DATA PROVIDED:
[Start of Attachment]
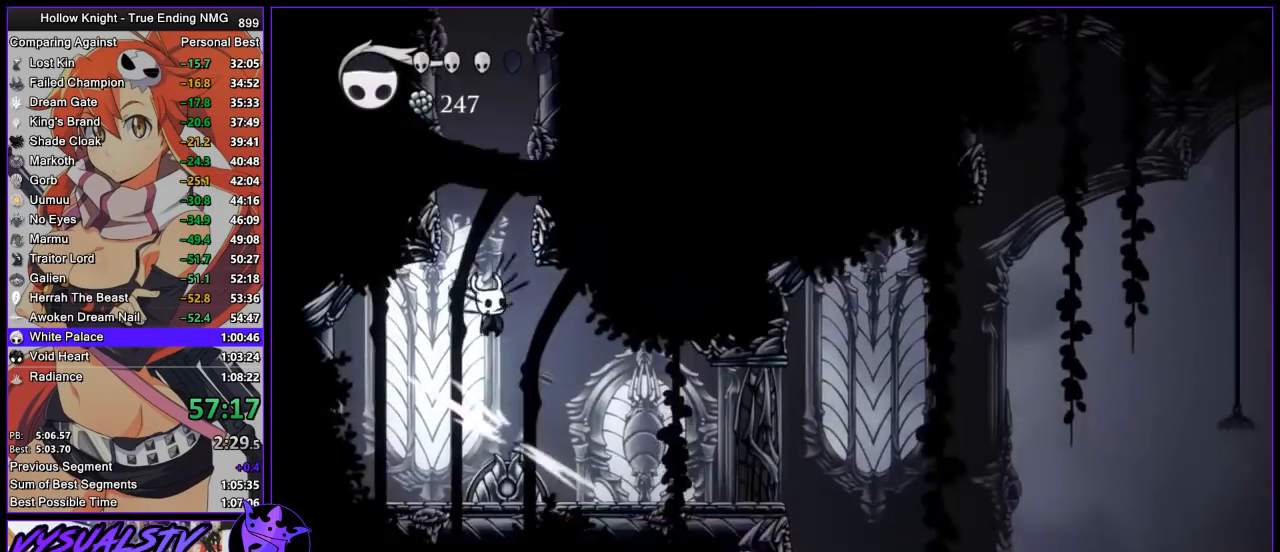
{"buttons": [], "left_stick": "right", "right_stick": "center", "events": [[33, "SQUARE", "up"], [67, "left_stick", "down-right"], [200, "left_stick", "center"], [500, "left_stick", "right"]]}
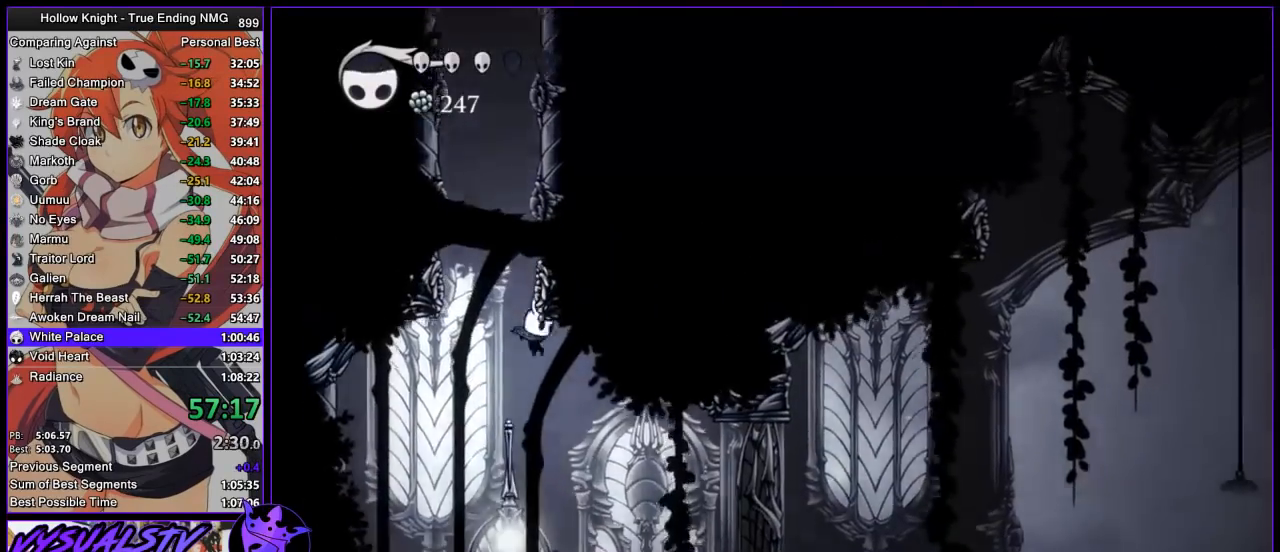
{"buttons": [], "left_stick": "right", "right_stick": "center", "events": []}
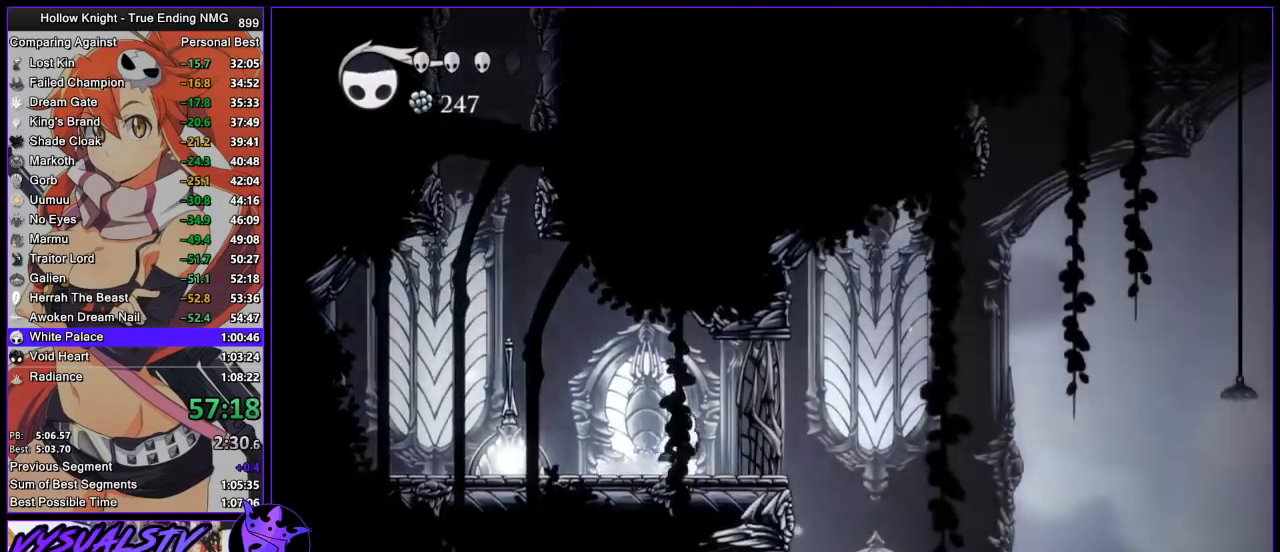
{"buttons": [], "left_stick": "center", "right_stick": "center", "events": [[67, "left_stick", "center"]]}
[End of Attachment]
TASK TO COMPLETE: Produce a verbatim transcription of every line in the listing, images omitted.

RESPONSE FOR THIS EXERCISE:
{"buttons": [], "left_stick": "right", "right_stick": "center", "events": [[33, "SQUARE", "up"], [67, "left_stick", "down-right"], [200, "left_stick", "center"], [500, "left_stick", "right"]]}
{"buttons": [], "left_stick": "right", "right_stick": "center", "events": []}
{"buttons": [], "left_stick": "center", "right_stick": "center", "events": [[67, "left_stick", "center"]]}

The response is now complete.